Addressing Air Pollution

  • Addressing air pollution, which is the second-highest risk factor for noncommunicable diseases, is key to protecting public health. Most sources of outdoor air pollution are beyond the control of individuals and this demands concerted action by local, national, and regional-level policy-makers working in sectors such as energy, transport, waste management, urban planning, and agriculture.
  • There are many examples of successful policies that reduce air pollution. For industry, clean technologies that reduce industrial smokestack emissions and improved management of urban and agricultural waste, including the capture of methane gas emitted from waste sites as an alternative to incineration (for use as biogas) can be implemented. For energy, ensuring access to affordable clean household energy solutions for cooking, heating, and lighting can be done.
  • For transport, shifting to clean modes of power generation, prioritizing rapid urban transit, walking, and cycling networks in cities as well as rail interurban freight and passenger travel, shifting to cleaner heavy-duty diesel vehicles and low-emissions vehicles and fuels, including fuels with reduced sulfur content can be done.
  • For urban planning, improving the energy efficiency of buildings and making cities more green and compact, and thus energy-efficient can be done. For power generation, increased use of low-emissions fuels and renewable combustion-free power sources (like solar, wind or hydropower), co-generation of heat and power, and distributed energy generation (e.g. mini-grids and rooftop solar power generation) can be done.
  • For municipal and agricultural waste management, strategies for waste reduction, waste separation, recycling and reuse or waste reprocessing, as well as improved methods of biological waste management such as anaerobic waste digestion to produce biogas, are feasible, low-cost alternatives to the open incineration of solid waste.
  • For health-care activities, putting health services on a low-carbon development path can support more resilient and cost-efficient service delivery, along with reduced environmental health risks for patients, health workers, and the community.

Pollutants

  • Particulate matter (PM) is a common proxy indicator for air pollution. There is strong evidence for the negative health impacts associated with exposure to this pollutant. The major components of PM are sulfates, nitrates, ammonia, sodium chloride, black carbon, mineral dust, and water. Carbon monoxide (CO) is a colorless, odorless, and tasteless toxic gas produced by the incomplete combustion of carbonaceous fuels such as wood, petrol, charcoal, natural gas, and kerosene.
  • Ozone (O3) is a highly reactive gas that is a major component of smog. Exposure to ozone can cause respiratory problems such as bronchitis, asthma, and emphysema. Nitrogen oxides (NOx) are a group of gases that are produced by burning fossil fuels at high temperatures. These gases can contribute to the formation of smog and acid rain. Sulfur dioxide (SO2) is a gas that is produced by burning fossil fuels that contain sulfur. Exposure to high levels of SO2 can cause respiratory problems and can contribute to the formation of acid rain.

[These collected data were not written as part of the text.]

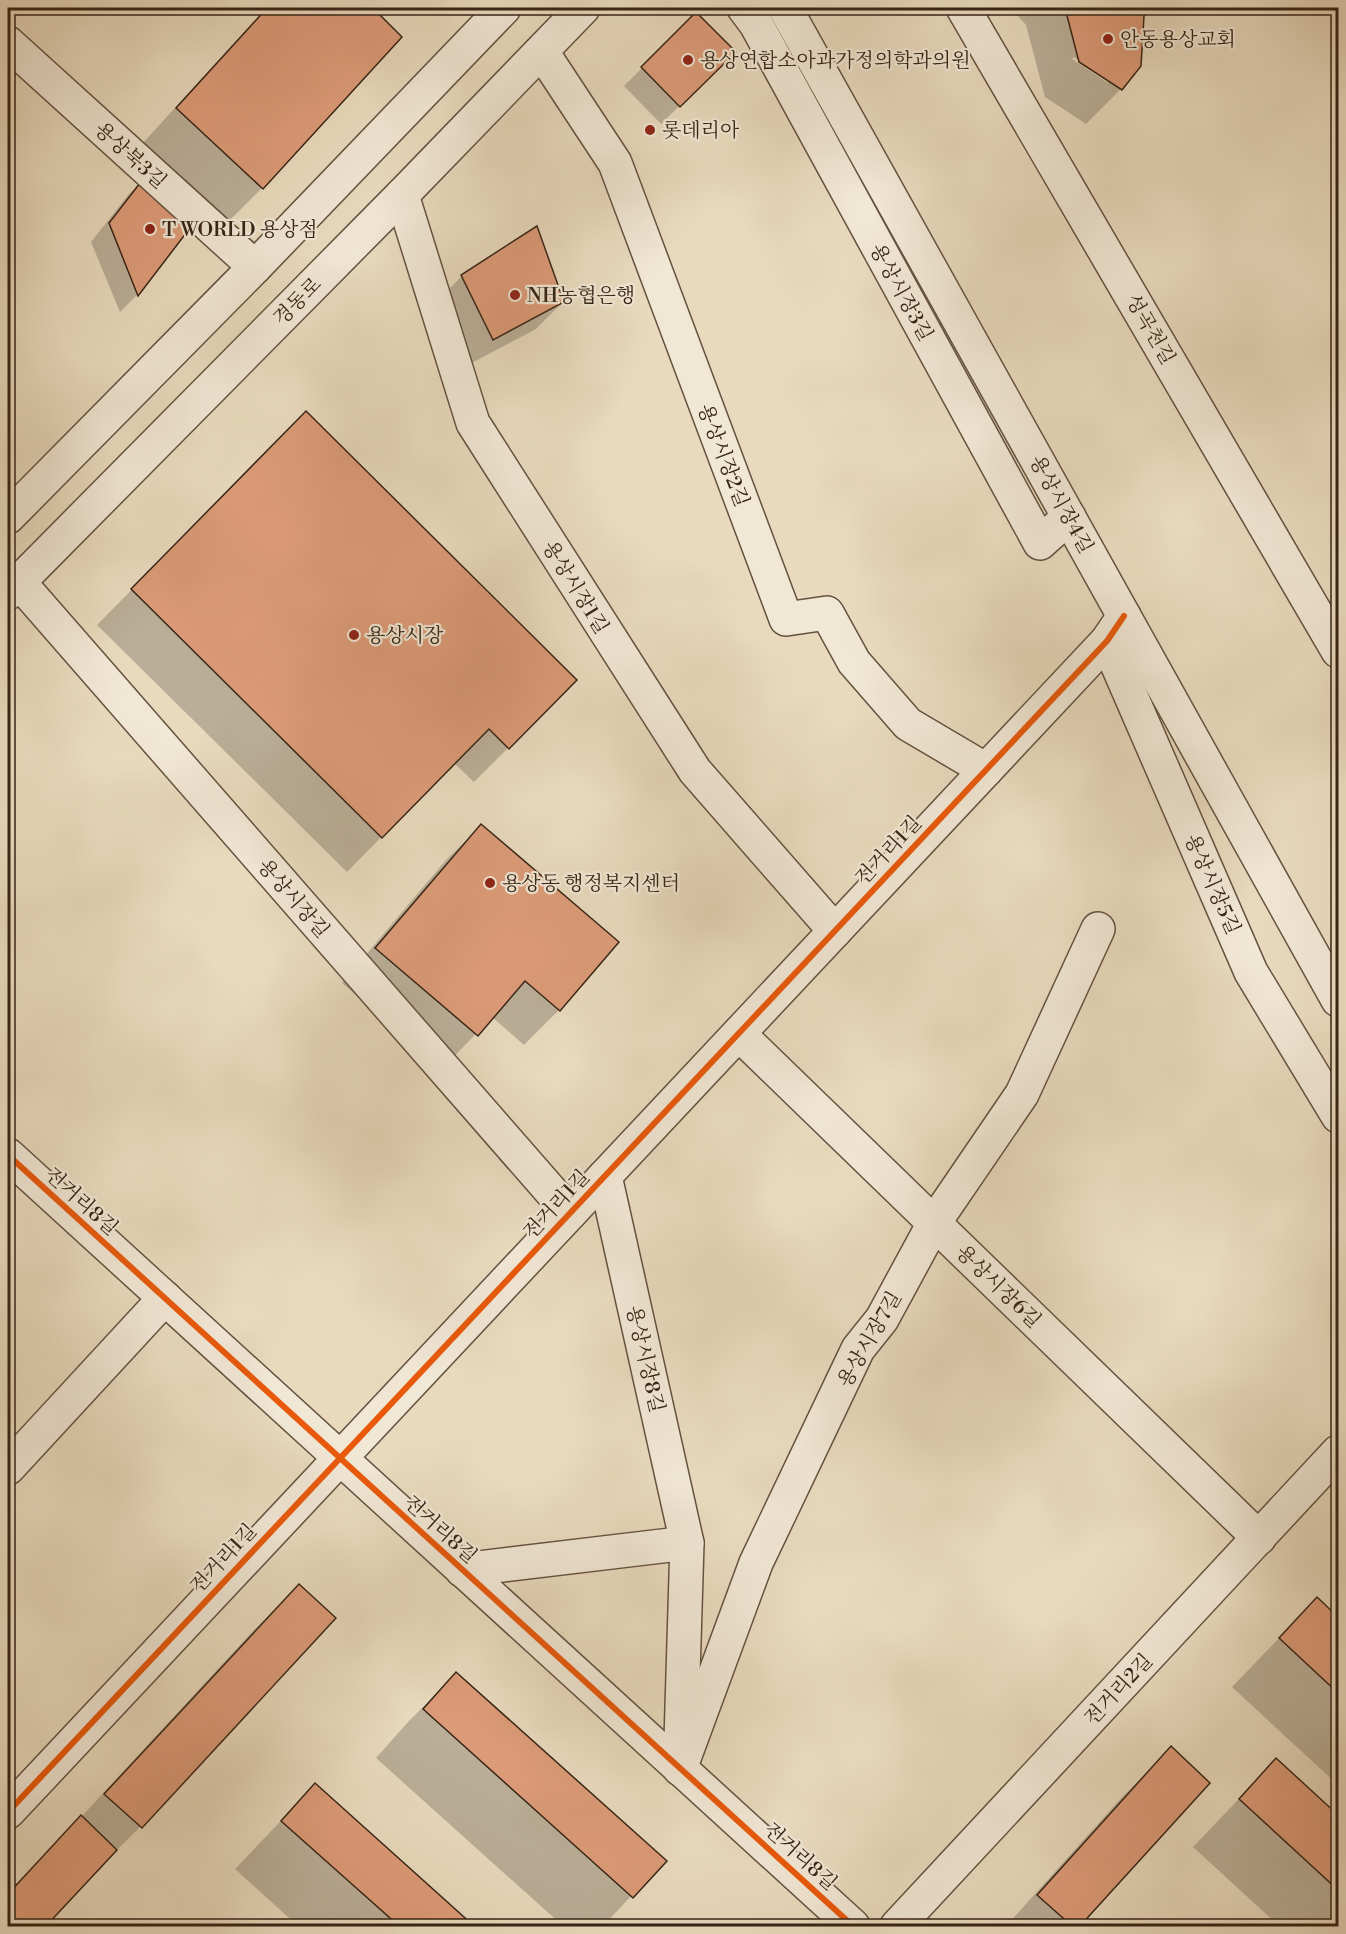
<svg xmlns="http://www.w3.org/2000/svg" width="1346" height="1934" font-family="'Libre Bodoni','Noto Serif KR',serif">
<style>
.shadow{fill:#0003;fill-rule:evenodd}
.building{fill:#dc9b78;stroke:#372516;stroke-width:1.5}
.lines{fill:none;stroke-linecap:round;stroke-linejoin:round}
.minor-casing{stroke:#645240;stroke-width:36}
.minor{stroke:#f1e7d5;stroke-width:33}
.cycleway-casing{stroke:#f1e7d5;stroke-width:10}
.cycleway{stroke:#e8590c;stroke-width:6}
.poi-dot{fill:#8f2418;stroke:#f1e7d5;stroke-width:2}
.labels{text-anchor:middle;stroke-width:4.5;stroke-linejoin:round;paint-order:stroke}
.poi-label{font-size:20px;fill:#372516;stroke:#f1e7d5;text-anchor:start}
.street-label{font-size:20px;fill:#372516;stroke:#f1e7d5}
</style>
<rect width="100%" height="100%" fill="#e9dabe"/>
<filter id="stains"><feTurbulence type="fractalNoise" baseFrequency=".00333" numOctaves="4"/><feColorMatrix values="0 0 0 0 .2 0 0 0 0 .09 0 0 0 0 .02 0 0 0 .5 -.17"/></filter>
<radialGradient id="worn" r=".72"><stop offset=".6" stop-color="#630" stop-opacity="0"/><stop offset="1" stop-color="#630" stop-opacity=".3"/></radialGradient>
<g class="shadow">
<path d="M266 8H371L400 37 262 188 227 223 142 144Z"/>
<path d="M1011 8H1148L1142 15 1139 65 1121 89 1086 124 1045 97 1026 25ZM1074 57 1108 79V83L1072 59Z"/>
<path d="M696 14 734 52 661 124 624 86Z"/>
<path d="M147 177 191 224 137 295 120 312 91 242 129 194Z"/>
<path d="M462 276 563 302 536 329 466 366 435 303Z"/>
<path d="M271 448 508 748 474 782 454 763 347 872 97 625Z"/>
<path d="M481 826 559 1010 524 1045 492 1017 442 1069 342 983 446 860Z"/>
<path d="M1338 1574V1591L1330 1583Z"/>
<path d="M299 1586 334 1618 140 1827 92 1875 44 1926H8V1892L82 1816 251 1633Z"/>
<path d="M1317 1599 1338 1619V1785L1232 1687Z"/>
<path d="M456 1674 664 1861 603 1926H563L376 1758 408 1722Z"/>
<path d="M1171 1749 1208 1783 1078 1926H1006L1123 1796Z"/>
<path d="M1276 1760 1338 1817V1926H1279L1193 1847Z"/>
<path d="M315 1785 472 1926H298L235 1869Z"/>
</g>
<g class="building">
<path d="M267 8H373L402 37 263 189 176 108Z"/>
<path d="M1065 8H1150L1144 16 1141 66 1122 90 1079 62Z"/>
<path d="M696 12 736 52 680 107 641 67Z"/>
<path d="M147 174 193 224 138 296 109 223Z"/>
<path d="M537 226 564 302 493 340 461 275Z"/>
<path d="M306 411 577 680 509 749 489 729 382 838 131 589Z"/>
<path d="M481 824 619 942 560 1011 525 981 478 1036 375 948Z"/>
<path d="M299 1584 336 1618 142 1828 104 1794Z"/>
<path d="M1317 1597 1338 1617V1693L1279 1638Z"/>
<path d="M456 1672 667 1861 633 1898 423 1709Z"/>
<path d="M1171 1746 1210 1783 1080 1926H1072L1037 1895Z"/>
<path d="M1276 1758 1338 1815V1890L1239 1799Z"/>
<path d="M315 1783 474 1926H399L281 1821Z"/>
<path d="M81 1815 117 1850 46 1926H8V1894Z"/>
</g>
<g class="lines">
<defs>
<g id="minor">
<path d="M744 8 756 24 1040 543 1069 517"/>
<path d="M785 8 1338 1000"/>
<path d="M963 8 1338 651"/>
<path d="M8 43 255 267"/>
<path d="M542 52 615 163 786 619 827 613 854 662 908 724 986 770"/>
<path d="M402 195 473 423 695 771 835 931"/>
<path d="M8 517 255 267 504 8"/>
<path d="M19 582 570 1213"/>
<path d="M8 593 402 195 583 8"/>
<path d="M1107 641 1251 972 1338 1116"/>
<path d="M739 1034 1259 1538"/>
<path d="M8 1155 853 1926"/>
<path d="M605 1176 687 1543 681 1740"/>
<path d="M8 1468 165 1298"/>
<path d="M462 1570 687 1543"/>
<path d="M680 1769 756 1563 858 1349 882 1319 934 1223 1022 1094 1098 929"/>
<path d="M8 1812 1107 641 1124 616"/>
<path d="M897 1926 1338 1452"/>
</g>
</defs>
<use href="#minor" class="minor-casing"/>
<use href="#minor" class="minor"/>
<defs>
<g id="cycleway">
<path d="M8 1155 853 1926"/>
<path d="M8 1812 1107 641 1124 616"/>
</g>
</defs>
<use href="#cycleway" class="cycleway-casing"/>
<use href="#cycleway" class="cycleway"/>
</g>
<g class="poi-dot">
<circle cx="1108" cy="39" r="6"/>
<circle cx="688" cy="60" r="6"/>
<circle cx="650" cy="130" r="6"/>
<circle cx="150" cy="229" r="6"/>
<circle cx="515" cy="295" r="6"/>
<circle cx="354" cy="635" r="6"/>
<circle cx="490" cy="883" r="6"/>
</g>
<g class="labels">
<g class="poi-label">
<text x="1120" y="46">안동용상교회</text>
<text x="700" y="67">용상연합소아과가정의학과의원</text>
<text x="662" y="137">롯데리아</text>
<text x="162" y="236">T WORLD 용상점</text>
<text x="527" y="302">NH농협은행</text>
<text x="366" y="642">용상시장</text>
<text x="502" y="890">용상동 행정복지센터</text>
</g>
<g class="street-label">
<text transform="translate(131 155) rotate(42)" y="7">용상북3길</text>
<text transform="translate(902 292) rotate(61)" y="7">용상시장3길</text>
<text transform="translate(297 301) rotate(-45)" y="7">경동로</text>
<text transform="translate(1151 329) rotate(60)" y="7">성곡천길</text>
<text transform="translate(724 455) rotate(69)" y="7">용상시장2길</text>
<text transform="translate(1062 504) rotate(61)" y="7">용상시장4길</text>
<text transform="translate(576 587) rotate(58)" y="7">용상시장1길</text>
<text transform="translate(888 850) rotate(-47)" y="7">전거리1길</text>
<text transform="translate(1213 884) rotate(66)" y="7">용상시장5길</text>
<text transform="translate(294 898) rotate(49)" y="7">용상시장길</text>
<text transform="translate(82 1201) rotate(42)" y="7">전거리8길</text>
<text transform="translate(556 1204) rotate(-47)" y="7">전거리1길</text>
<text transform="translate(999 1286) rotate(44)" y="7">용상시장6길</text>
<text transform="translate(869 1339) rotate(-60)" y="7">용상시장7길</text>
<text transform="translate(646 1359) rotate(77)" y="7">용상시장8길</text>
<text transform="translate(441 1529) rotate(42)" y="7">전거리8길</text>
<text transform="translate(223 1558) rotate(-47)" y="7">전거리1길</text>
<text transform="translate(1118 1689) rotate(-47)" y="7">전거리2길</text>
<text transform="translate(801 1856) rotate(42)" y="7">전거리8길</text>
</g>
</g>
<rect width="1346" height="1934" fill="none" stroke="#e9dabe" stroke-width="30"/>
<rect x="9" y="9" width="1328" height="1916" fill="none" stroke="#372516" stroke-width="3"/>
<rect x="15" y="15" width="1316" height="1904" fill="none" stroke="#372516" stroke-width="1.5"/>
<rect width="100%" height="100%" filter="url(#stains)"/>
<rect width="100%" height="100%" fill="url(#worn)"/>
</svg>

Policies to Reduce Air Pollution

  • To reduce air pollution, governments and policy-makers must take action to address the sources of pollution. This can include implementing regulations and policies to reduce emissions from industry and transportation, promoting clean energy, and encouraging sustainable urban planning. Additionally, individuals can take steps to reduce their own exposure to air pollution by choosing to use public transportation or walk or bike instead of drive, using energy-efficient appliances, and properly disposing of waste.

Synopsis

outdoor air pollution is a major environmental health problem that affects people in all countries. Fine particulate matter is the main cause of premature death due to air pollution and people living in low- and middle-income countries disproportionately experience the burden of outdoor air pollution. Addressing air pollution, which is the second-highest risk factor for noncommunicable diseases, is crucial to protecting public health. There are many examples of successful policies that reduce air pollution, such as clean technologies, clean energy, and sustainable urban planning.